There is another small variation to the universal thumb rule. Here we would consider the number of active earning years remaining, instead of a random number, for the net, post-tax, monthly income instead of the gross income. For example, for a person aged 40, having an in-hand monthly income Rs.100,000 and a retirement age of 60, there would be 20 years of active service left. One can now simply multiply Rs.12 lakhs yearly x 20 times. This will give you a life insurance need of Rs.2.4 crores.
Of course, we can stop here but there are some key parameters ignored here, and we could adjust this figure further to make it more appropriate. One smart way to do that would be to consider the adjusted investment interest rate which is calculated as [ (1+ returns) / (1+ inflation) – 1). This factor will adjust your figure for returns earned on the insurance kitty investment and the inflation over time. The idea is to discount the above figure of 2.4 cores for 20 years with this factor. Assuming 8% returns, 6% inflation, Rs.2.4 crore divided by the adjusted investment interest rate of 1.89% for 20 years [(1+1.89%)^20] would give you a kitty of Rs.1.65 crores which sounds more reasonable.
Under this approach, it is assumed that the policy money will be invested and the income/withdrawals from this investment should be sufficient to finance your expenses over the foreseeable future. Note that in the previous method we will consider the entire net income and here we are only considering a part of it which goes towards financing household expenses.
Let us see this with an example. Your monthly expenses are said Rs.50,000 amounting to Rs.6,00,000 yearly. With a withdrawal rate of 4%, the corpus needed would be Rs.1.50 crores (Rs.6,00,000 divided by 4%). The 4% is borrowed from the very popular rule under which people use this 4% to calculate retirement kitty. This can be applied here also. To be on a safer side, the withdrawal rate of 3% would give us Rs.2 crores (Rs.6,00,000 divided by 3%).
This is a more detailed method of calculating the life insurance need. Here we consider all important elements like the earning years remaining, the present net income, the estimated income rise, the present liabilities, and the major financial goals the person is expected to achieve during this lifetime. We present the method here not to tempt you to calculate but to at least help you understand the concept.
Step 1: Calculate the present value of net income: In this step, the present value of all future net cash flows is arrived at. To arrive at the net income, we will consider the adjusted investment interest rate as calculated above. One may consider a growing income here while calculating the figures.

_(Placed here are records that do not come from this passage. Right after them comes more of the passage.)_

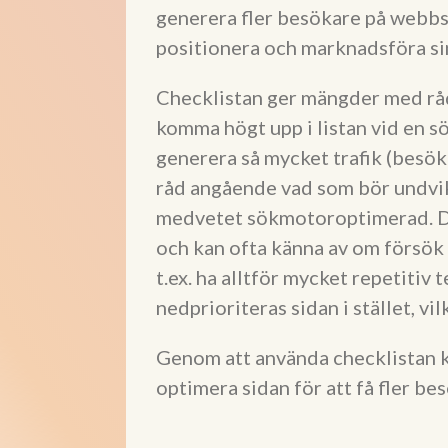
generera fler besökare på webbsid
positionera och marknadsföra si
Checklistan ger mängder med råd
komma högt upp i listan vid en 
generera så mycket trafik (besök
råd angående vad som bör undvik
medvetet sökmotoroptimerad. D
och kan ofta känna av om försök 
t.ex. ha alltför mycket repetitiv
nedprioriteras sidan i stället, vil
Genom att använda checklistan ka
optimera sidan för att få fler bes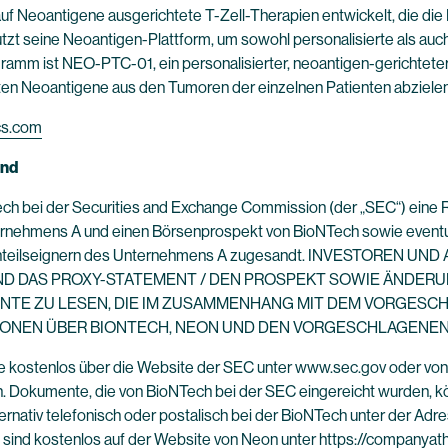
uf Neoantigene ausgerichtete T-Zell-Therapien entwickelt, die di
zt seine Neoantigen-Plattform, um sowohl personalisierte als auc
ramm ist NEO-PTC-01, ein personalisierter, neoantigen-gerichteter
sten Neoantigene aus den Tumoren der einzelnen Patienten abzielen
cs.com
ind
bei der Securities and Exchange Commission (der „SEC“) eine Reg
nternehmens A und einen Börsenprospekt von BioNTech sowie event
en Anteilseignern des Unternehmens A zugesandt. INVESTOREN U
ND DAS PROXY-STATEMENT / DEN PROSPEKT SOWIE ÄNDER
E ZU LESEN, DIE IM ZUSAMMENHANG MIT DEM VORGESCHL
TIONEN ÜBER BIONTECH, NEON UND DEN VORGESCHLAGENE
 kostenlos über die Website der SEC unter www.sec.gov oder von 
n. Dokumente, die von BioNTech bei der SEC eingereicht wurden, k
rnativ telefonisch oder postalisch bei der BioNTech unter der Adr
sind kostenlos auf der Website von Neon unter https://companyath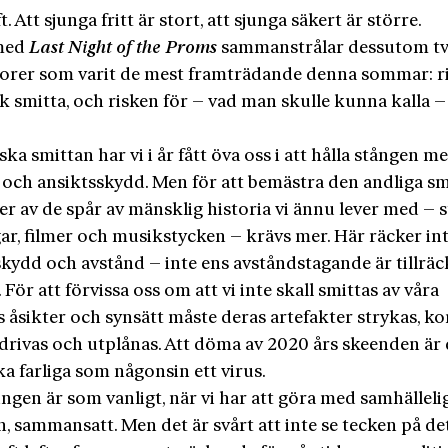
t. Att sjunga fritt är stort, att sjunga säkert är större.
 med
Last Night of the Proms
sammanstrålar dessutom tv
torer som varit de mest framträdande denna sommar: r
sk smitta, och risken för – vad man skulle kunna kalla –
ska smittan har vi i år fått öva oss i att hålla stången m
 och ansiktsskydd. Men för att bemästra den andliga sm
er av de spår av mänsklig historia vi ännu lever med – s
ar, filmer och musikstycken – krävs mer. Här räcker in
kydd och avstånd – inte ens avståndstagande är tillräc
För att förvissa oss om att vi inte skall smittas av våra
 åsikter och synsätt måste deras artefakter strykas, ko
edrivas och utplånas. Att döma av 2020 års skeenden är
ka farliga som någonsin ett virus.
ngen är som vanligt, när vi har att göra med samhälleli
 sammansatt. Men det är svårt att inte se tecken på de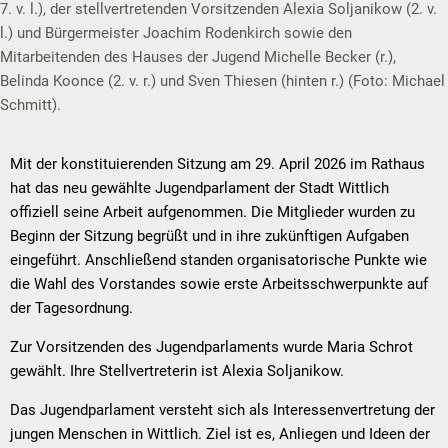
7. v. l.), der stellvertretenden Vorsitzenden Alexia Soljanikow (2. v.
l.) und Bürgermeister Joachim Rodenkirch sowie den
Mitarbeitenden des Hauses der Jugend Michelle Becker (r.),
Belinda Koonce (2. v. r.) und Sven Thiesen (hinten r.) (Foto: Michael
Schmitt).
Mit der konstituierenden Sitzung am 29. April 2026 im Rathaus
hat das neu gewählte Jugendparlament der Stadt Wittlich
offiziell seine Arbeit aufgenommen. Die Mitglieder wurden zu
Beginn der Sitzung begrüßt und in ihre zukünftigen Aufgaben
eingeführt. Anschließend standen organisatorische Punkte wie
die Wahl des Vorstandes sowie erste Arbeitsschwerpunkte auf
der Tagesordnung.
Zur Vorsitzenden des Jugendparlaments wurde Maria Schrot
gewählt. Ihre Stellvertreterin ist Alexia Soljanikow.
Das Jugendparlament versteht sich als Interessenvertretung der
jungen Menschen in Wittlich. Ziel ist es, Anliegen und Ideen der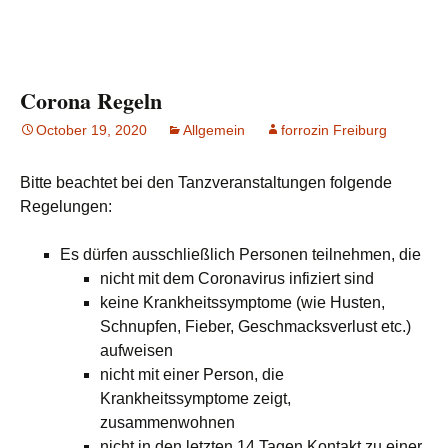
Corona Regeln
October 19, 2020
Allgemein
forrozin Freiburg
Bitte beachtet bei den Tanzveranstaltungen folgende
Regelungen:
Es dürfen ausschließlich Personen teilnehmen, die
nicht mit dem Coronavirus infiziert sind
keine Krankheitssymptome (wie Husten,
Schnupfen, Fieber, Geschmacksverlust etc.)
aufweisen
nicht mit einer Person, die
Krankheitssymptome zeigt,
zusammenwohnen
nicht in den letzten 14 Tagen Kontakt zu einer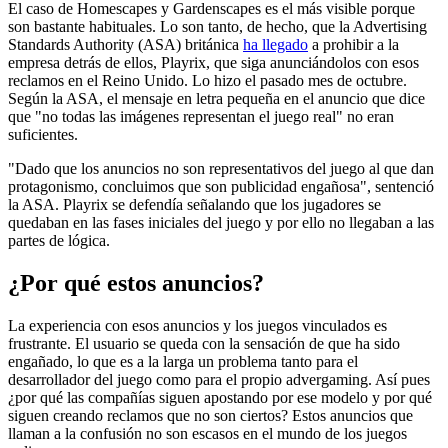
El caso de Homescapes y Gardenscapes es el más visible porque
son bastante habituales. Lo son tanto, de hecho, que la Advertising
Standards Authority (ASA) británica
ha llegado
a prohibir a la
empresa detrás de ellos, Playrix, que siga anunciándolos con esos
reclamos en el Reino Unido. Lo hizo el pasado mes de octubre.
Según la ASA, el mensaje en letra pequeña en el anuncio que dice
que "no todas las imágenes representan el juego real" no eran
suficientes.
"Dado que los anuncios no son representativos del juego al que dan
protagonismo, concluimos que son publicidad engañosa", sentenció
la ASA. Playrix se defendía señalando que los jugadores se
quedaban en las fases iniciales del juego y por ello no llegaban a las
partes de lógica.
¿Por qué estos anuncios?
La experiencia con esos anuncios y los juegos vinculados es
frustrante. El usuario se queda con la sensación de que ha sido
engañado, lo que es a la larga un problema tanto para el
desarrollador del juego como para el propio advergaming. Así pues
¿por qué las compañías siguen apostando por ese modelo y por qué
siguen creando reclamos que no son ciertos? Estos anuncios que
llaman a la confusión no son escasos en el mundo de los juegos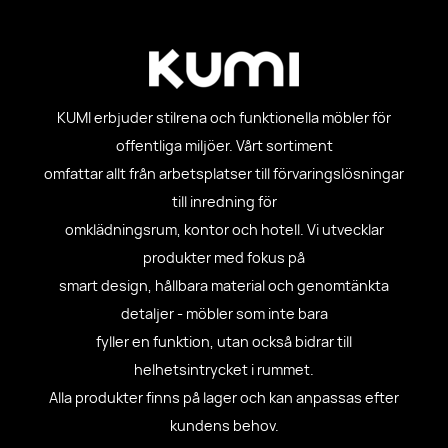
KUMI erbjuder stilrena och funktionella möbler för
offentliga miljöer. Vårt sortiment
omfattar allt från arbetsplatser till förvaringslösningar
till inredning för
omklädningsrum, kontor och hotell. Vi utvecklar
produkter med fokus på
smart design, hållbara material och genomtänkta
detaljer - möbler som inte bara
fyller en funktion, utan också bidrar till
helhetsintrycket i rummet.
Alla produkter finns på lager och kan anpassas efter
kundens behov.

Step 2: Add present values of all future life goals: In this step, the present value of all future goals like child education, purchase of a home, marriage for the girl child, etc., is considered. We need to arrive at this figure by dividing each goal amount with the adjusted investment interest rate for the years remaining.
Step 3: Add all the existing loans/liabilities (less) assets: To the above-calculated figure, we need to add all existing loans/liabilities. This would include all home/car loans, credit card bills, personal loans, etc. This figure will be reduced to the extent of any existing assets that you have so that the life insurance need is reduced to that extend.